Ctekkk!! Suara kompor kembali terdengar. Kini Si Lelaki memanaskan susu. Dan berjalan menjauhi kompor. "Aku ganti baju dulu" ucapnya sambil melangkah ke kamar.
Tak butuh waktu lama Sang Kakak sudah kembali ke dapur dengan pakaian yang lebih santai. Bertepatan dengan itu, gelembung gelembung kecil mulai nampak dari susu yang tadi dipanaskan. Si Lelaki menatapnya dan menunggu hingga lumayan mendidih sambil mencoba menguncir separuh rambut kepalanya kebelakang. Si Wanita mulai membuka bungkus coklat yang tadi sempat ia diamkan. Kemudian ia berjalan ke area belakang sofa yang berhadapan langsung dengan sebuah jendela besar.

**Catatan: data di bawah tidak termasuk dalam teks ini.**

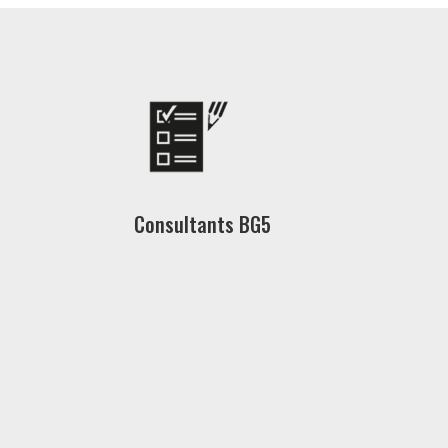
Consultants BG5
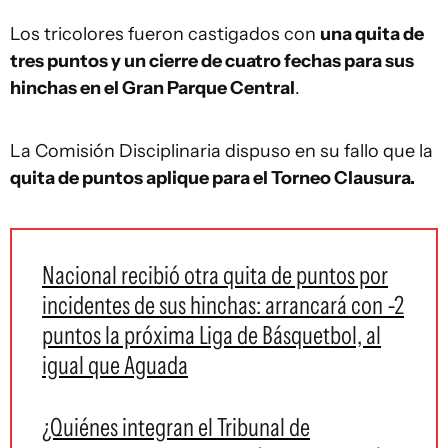
Los tricolores fueron castigados con
una quita de
tres puntos y un cierre de cuatro fechas para sus
hinchas en el Gran Parque Central
.
La Comisión Disciplinaria dispuso en su fallo que la
quita de puntos aplique para el Torneo Clausura.
Nacional recibió otra quita de puntos por
incidentes de sus hinchas: arrancará con -2
puntos la próxima Liga de Básquetbol, al
igual que Aguada
¿Quiénes integran el Tribunal de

Memakan satu gihitan coklatnya.
"Langitnya bagus" ucapnya.
Si Lelaki yang sedang mengaduk pelan susu coklat adiknya menoleh sejenak, "Memang. Tadi aku juga menggumamkan hal yang sama". Si Lelaki menaruh sendok kecil yang digunakan untuk mengaduk ke wastafel. Lalu ia membawa kedua gelas tadi dan menaruhnya di meja yang berada didepan sofa. Tasnya dipindahkan kelantai dan Si Lelaki menarik sedikit meja mejauh dari sofa memberi jarak meja dengan sofa. Ia berjalan memutar sedikit dan ia duduk dilantai. Menyandarkan punggungnya di bagian kaki sofa. Kepalanya menengadah keatas berbantal dudukan sofa. Ia dapat melihat punggung adiknya yang kemudian Si Wanita berbalik kemudian menatapnya.
"Ngapain duduk disitu ?" tanya adiknya sambil mengunyah.
"Gak ada"
"Alasan apa itu" Si Wanita bergerak berpindah tempat.
Saat adiknya akan duduk di sofa, Si Lelaki mengangkat kepalanya. Kemudian membetulkan kunciran rambut belakang yang berantakan gara gara ulahnya sendiri.
"Nih! Aaaaaaaa" ucap Si Wanita sambil menyodorkan sepotong coklat kepada kakaknya.
Kakaknya menoleh dan mengerti maksudnya ia membuka mulutnya dan memakan coklat yang diberikan Si Wanita.
"Padahal itu buat kamu. Karena sudah berusaha keras" ujar Si Lelaki sambil mengunyah.
"Usahamu lebih keras, bang"
"Lalu apa yang kamu pikirkan. Sedari tadi siang ?"
"Banyak"
"Over over thinking"
"Kamu ?"
"Sama"
Mereka tertawa kecil. Si Wanita kemudian mencoba menjulurkan tangannya mencoba meraih sesuatu. Mata kakaknya mencoba melihat arah juluran tangannya. Kemudian diraihnya gelas susu coklat untuk didekatkan ke adiknya.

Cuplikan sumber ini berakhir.